Below is a listing; restate from it, character for character, the lines beginning at the line holding "A cómo cambia" and ending at the line holding "dragón), Youssef Kerkour", both included.

Dataset:
____________________

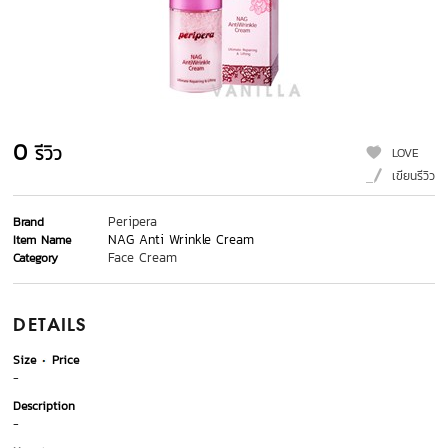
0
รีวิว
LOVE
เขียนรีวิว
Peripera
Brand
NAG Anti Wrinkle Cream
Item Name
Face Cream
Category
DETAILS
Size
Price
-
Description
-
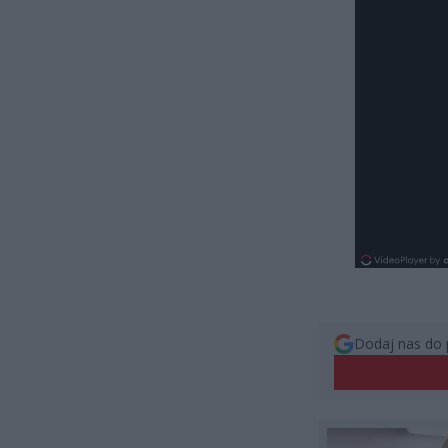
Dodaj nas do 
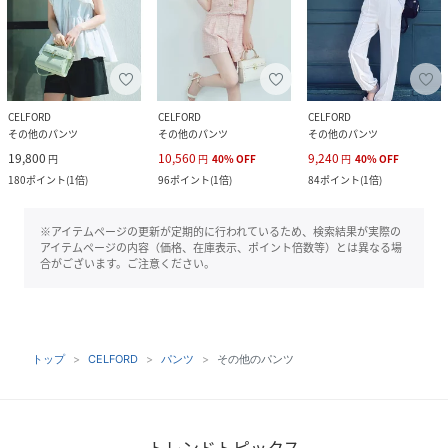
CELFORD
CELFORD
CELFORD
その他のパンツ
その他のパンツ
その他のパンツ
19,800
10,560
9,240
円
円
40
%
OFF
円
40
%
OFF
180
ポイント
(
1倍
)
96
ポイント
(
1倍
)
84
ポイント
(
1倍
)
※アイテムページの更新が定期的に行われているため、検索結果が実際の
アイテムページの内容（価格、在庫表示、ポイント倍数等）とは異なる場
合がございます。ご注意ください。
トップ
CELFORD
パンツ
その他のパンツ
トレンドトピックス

____________________

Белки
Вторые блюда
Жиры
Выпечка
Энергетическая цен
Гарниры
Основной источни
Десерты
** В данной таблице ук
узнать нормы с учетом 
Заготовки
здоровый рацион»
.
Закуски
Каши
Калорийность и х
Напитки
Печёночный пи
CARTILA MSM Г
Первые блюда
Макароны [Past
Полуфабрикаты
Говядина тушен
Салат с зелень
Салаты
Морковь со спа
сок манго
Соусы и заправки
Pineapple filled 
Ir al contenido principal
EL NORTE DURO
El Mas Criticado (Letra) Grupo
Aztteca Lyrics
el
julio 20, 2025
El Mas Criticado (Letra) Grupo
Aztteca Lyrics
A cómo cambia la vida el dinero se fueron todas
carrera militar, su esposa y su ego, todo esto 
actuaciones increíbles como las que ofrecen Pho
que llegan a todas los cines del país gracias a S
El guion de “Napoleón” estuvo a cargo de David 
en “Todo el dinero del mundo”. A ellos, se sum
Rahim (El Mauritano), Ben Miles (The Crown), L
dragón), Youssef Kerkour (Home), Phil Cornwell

____________________

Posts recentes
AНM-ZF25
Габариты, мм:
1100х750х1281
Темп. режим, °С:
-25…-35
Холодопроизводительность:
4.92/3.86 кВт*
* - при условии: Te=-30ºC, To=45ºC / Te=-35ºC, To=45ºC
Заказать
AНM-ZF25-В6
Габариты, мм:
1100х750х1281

____________________

Response area:
A cómo cambia la vida el dinero se fueron todas
carrera militar, su esposa y su ego, todo esto 
actuaciones increíbles como las que ofrecen Pho
que llegan a todas los cines del país gracias a S
El guion de “Napoleón” estuvo a cargo de David 
en “Todo el dinero del mundo”. A ellos, se sum
Rahim (El Mauritano), Ben Miles (The Crown), L
dragón), Youssef Kerkour (Home), Phil Cornwell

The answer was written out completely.